Menu fatigue has played a role in keeping J&J Snack Foods soft pretzel business in check in recent quarters, but Mr. Shreiber said the company was able to turn its performance around a bit in restaurants in the second quarter.
“Keep in mind, in the restaurant segment we were on a fast track, increasing 15% to 18% every quarter, and then it came to, not a screaming halt, but it slowed and then it declined 10% consecutively in two quarters,” he said. “We’re working on menu items and different items to regenerate that early success, but we believe that menu fatigue has slowed, and hopefully we’ll be the beneficiary of that going forward. We still have unbelievable market share and … it’s up to use to continue to grow our product presence.”
Finally, ICEE has been a driver on the beverage side of J&J Snack Foods business, with Slush Puppie and Parrot Ice growing at a moderate rate.
“The Slush Puppie, we have some really good things coming up through the remainder of the year,” said Daniel Fachner, president of ICEE. “And on the arrot Ice side, we use that as more of our higher end, maybe the smoothie end or the adult beverages. Both of those have done well for us, and we’ll continue to put emphasis behind them.”
Net income at J&J Snack Foods in the second quarter ended March 26 was $15,588,000, equal to 84c per share on the common stock, up 6% from $14,637,000, or 78c per share, in the same period a year ago. Net sales increased 2% to $229,710,000 from $225,008,000.

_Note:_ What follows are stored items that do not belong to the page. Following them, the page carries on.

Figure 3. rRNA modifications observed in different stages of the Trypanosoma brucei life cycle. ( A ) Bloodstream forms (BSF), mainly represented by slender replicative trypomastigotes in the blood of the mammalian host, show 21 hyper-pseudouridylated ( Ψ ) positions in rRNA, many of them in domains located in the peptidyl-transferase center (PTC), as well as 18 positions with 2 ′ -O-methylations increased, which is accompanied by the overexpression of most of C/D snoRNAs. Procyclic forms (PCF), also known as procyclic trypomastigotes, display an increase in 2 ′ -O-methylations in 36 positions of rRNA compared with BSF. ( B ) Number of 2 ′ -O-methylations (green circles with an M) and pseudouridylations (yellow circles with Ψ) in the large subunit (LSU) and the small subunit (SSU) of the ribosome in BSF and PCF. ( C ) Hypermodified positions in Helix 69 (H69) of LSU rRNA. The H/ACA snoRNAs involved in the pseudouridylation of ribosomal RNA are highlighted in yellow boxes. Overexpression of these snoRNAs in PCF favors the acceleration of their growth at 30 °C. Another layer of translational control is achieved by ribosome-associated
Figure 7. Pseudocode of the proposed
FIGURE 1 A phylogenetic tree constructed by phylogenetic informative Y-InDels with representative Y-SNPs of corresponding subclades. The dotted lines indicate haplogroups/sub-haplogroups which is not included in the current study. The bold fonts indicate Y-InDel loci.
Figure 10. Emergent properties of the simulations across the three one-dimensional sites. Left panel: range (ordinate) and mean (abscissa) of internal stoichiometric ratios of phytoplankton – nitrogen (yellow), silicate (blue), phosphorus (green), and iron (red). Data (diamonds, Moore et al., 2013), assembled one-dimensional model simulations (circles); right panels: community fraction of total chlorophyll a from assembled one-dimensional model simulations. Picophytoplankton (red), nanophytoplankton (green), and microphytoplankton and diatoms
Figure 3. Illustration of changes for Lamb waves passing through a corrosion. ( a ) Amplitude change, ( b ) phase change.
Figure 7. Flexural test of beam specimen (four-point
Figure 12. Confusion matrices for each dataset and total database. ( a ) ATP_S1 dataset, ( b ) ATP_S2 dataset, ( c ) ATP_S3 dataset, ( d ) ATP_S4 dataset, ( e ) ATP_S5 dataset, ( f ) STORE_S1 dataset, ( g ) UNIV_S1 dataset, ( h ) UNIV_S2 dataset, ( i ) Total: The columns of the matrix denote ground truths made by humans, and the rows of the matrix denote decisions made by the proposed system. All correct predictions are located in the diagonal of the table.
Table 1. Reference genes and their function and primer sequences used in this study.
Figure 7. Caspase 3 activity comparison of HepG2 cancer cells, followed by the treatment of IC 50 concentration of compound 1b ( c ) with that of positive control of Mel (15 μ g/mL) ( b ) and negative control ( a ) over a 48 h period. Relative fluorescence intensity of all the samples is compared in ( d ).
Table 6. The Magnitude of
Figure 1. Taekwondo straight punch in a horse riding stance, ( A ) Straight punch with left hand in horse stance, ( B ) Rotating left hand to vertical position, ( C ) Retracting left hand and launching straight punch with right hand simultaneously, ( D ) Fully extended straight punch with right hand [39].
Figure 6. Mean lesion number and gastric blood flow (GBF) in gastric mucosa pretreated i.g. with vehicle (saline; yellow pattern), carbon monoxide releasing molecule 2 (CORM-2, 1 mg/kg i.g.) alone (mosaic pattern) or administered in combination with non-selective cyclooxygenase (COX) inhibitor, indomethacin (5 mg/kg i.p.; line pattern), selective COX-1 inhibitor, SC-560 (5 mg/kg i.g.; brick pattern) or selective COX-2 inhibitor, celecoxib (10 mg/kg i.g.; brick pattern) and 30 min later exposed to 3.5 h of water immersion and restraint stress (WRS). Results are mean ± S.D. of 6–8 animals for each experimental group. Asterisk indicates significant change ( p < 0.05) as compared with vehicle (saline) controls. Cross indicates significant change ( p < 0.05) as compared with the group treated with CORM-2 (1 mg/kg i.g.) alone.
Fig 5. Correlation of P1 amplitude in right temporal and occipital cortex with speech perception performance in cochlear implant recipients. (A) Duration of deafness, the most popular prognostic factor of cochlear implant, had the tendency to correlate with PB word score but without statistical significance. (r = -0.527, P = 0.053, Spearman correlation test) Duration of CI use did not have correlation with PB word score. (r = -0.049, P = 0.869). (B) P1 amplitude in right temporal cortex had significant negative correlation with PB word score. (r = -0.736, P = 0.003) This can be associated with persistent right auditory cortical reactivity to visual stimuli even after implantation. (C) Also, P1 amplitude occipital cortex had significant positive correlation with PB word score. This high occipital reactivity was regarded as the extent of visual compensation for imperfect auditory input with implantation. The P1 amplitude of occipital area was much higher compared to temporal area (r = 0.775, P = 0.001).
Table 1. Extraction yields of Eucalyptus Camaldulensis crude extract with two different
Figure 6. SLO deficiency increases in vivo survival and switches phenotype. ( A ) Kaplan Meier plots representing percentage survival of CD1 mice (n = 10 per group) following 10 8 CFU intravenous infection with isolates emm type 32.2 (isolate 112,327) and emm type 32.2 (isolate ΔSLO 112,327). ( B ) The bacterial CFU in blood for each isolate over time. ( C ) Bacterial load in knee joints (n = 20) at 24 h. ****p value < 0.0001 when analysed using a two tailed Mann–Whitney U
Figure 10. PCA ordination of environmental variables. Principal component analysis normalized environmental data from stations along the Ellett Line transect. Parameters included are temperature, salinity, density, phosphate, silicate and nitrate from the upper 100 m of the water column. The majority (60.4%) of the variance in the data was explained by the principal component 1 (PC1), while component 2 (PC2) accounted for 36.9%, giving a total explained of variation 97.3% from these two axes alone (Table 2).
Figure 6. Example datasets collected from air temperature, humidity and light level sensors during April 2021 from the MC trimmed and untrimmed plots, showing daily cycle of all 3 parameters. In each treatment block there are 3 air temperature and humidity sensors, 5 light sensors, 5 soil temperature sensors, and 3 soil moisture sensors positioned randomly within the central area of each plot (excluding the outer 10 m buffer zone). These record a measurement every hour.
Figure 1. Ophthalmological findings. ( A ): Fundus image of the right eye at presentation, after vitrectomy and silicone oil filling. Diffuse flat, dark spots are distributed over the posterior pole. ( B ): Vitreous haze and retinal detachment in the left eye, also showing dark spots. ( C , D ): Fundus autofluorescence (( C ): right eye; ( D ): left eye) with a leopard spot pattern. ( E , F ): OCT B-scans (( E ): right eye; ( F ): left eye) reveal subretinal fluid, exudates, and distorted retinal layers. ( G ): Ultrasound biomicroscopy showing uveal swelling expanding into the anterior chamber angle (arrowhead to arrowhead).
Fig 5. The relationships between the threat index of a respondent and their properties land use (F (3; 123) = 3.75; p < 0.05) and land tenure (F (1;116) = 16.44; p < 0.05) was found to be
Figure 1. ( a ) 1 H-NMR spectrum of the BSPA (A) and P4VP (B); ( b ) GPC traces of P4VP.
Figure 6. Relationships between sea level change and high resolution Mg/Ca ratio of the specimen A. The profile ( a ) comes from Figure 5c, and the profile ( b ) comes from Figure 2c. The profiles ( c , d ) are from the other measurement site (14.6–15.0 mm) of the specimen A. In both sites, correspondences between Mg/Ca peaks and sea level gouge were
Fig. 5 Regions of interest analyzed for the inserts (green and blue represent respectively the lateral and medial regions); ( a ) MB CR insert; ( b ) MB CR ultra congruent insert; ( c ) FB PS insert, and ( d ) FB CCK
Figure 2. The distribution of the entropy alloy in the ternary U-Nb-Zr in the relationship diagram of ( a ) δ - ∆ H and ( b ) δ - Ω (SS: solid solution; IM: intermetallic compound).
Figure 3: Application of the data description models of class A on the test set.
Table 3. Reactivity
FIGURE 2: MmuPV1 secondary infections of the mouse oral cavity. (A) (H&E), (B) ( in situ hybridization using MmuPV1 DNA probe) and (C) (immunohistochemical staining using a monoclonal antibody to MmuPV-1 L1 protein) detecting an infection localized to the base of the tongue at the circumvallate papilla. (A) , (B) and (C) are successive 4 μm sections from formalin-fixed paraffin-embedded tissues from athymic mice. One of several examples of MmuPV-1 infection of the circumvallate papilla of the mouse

Sales of products to retail supermarkets decreased $1,833,000, or 6%, to $26,700,000 in the second quarter. Soft pretzel sales for the second quarter were down 10% to $9,735,000. About one quarter of the pretzel sales decline was due to the discontinuance of SuperPretzel Bavarian Soft Pretzel Bread and lower sales to one customer accounted for roughly 90% of the balance of the decline. Handheld sales to retail supermarket customers decreased 25% to $3,433,000 in the quarter. Roughly half of the handhelds sales decline in the quarter was lower sales of previously existing products, and half resulted from increased trade spending to introduce Pillsbury mini dessert pies, the company said.
Sales to food service customers increased $3,461,000, or 2%, in the second quarter to $148,723,000. Soft pretzel sales to the food service market increased 4% to $42,834,000 in the second quarter with sales increases and decreases in the second quarter spread among customers, J&J Snack Foods said. Soft pretzel sales to restaurant chains were marginally lower compared to last year’s quarter; for the prior two quarters, soft pretzel sales to restaurant chains were down about 10% compared to the prior year.Churro sales to food service customers decreased 6% to $13,697,000 in the second quarter with about 55% of the decline coming from lower sales to one customer. Meanwhile, sales of bakery products decreased $367,000, or about half of 1% in the second quarter to $70,424,000. Sales of handhelds increased $2,134,000, or 42%, in the quarter with 90% of the increase coming from sales to one customer. Sales of funnel cake increased $1,087,000, or 48%, in the quarter, primarily due to increased sales to school food service.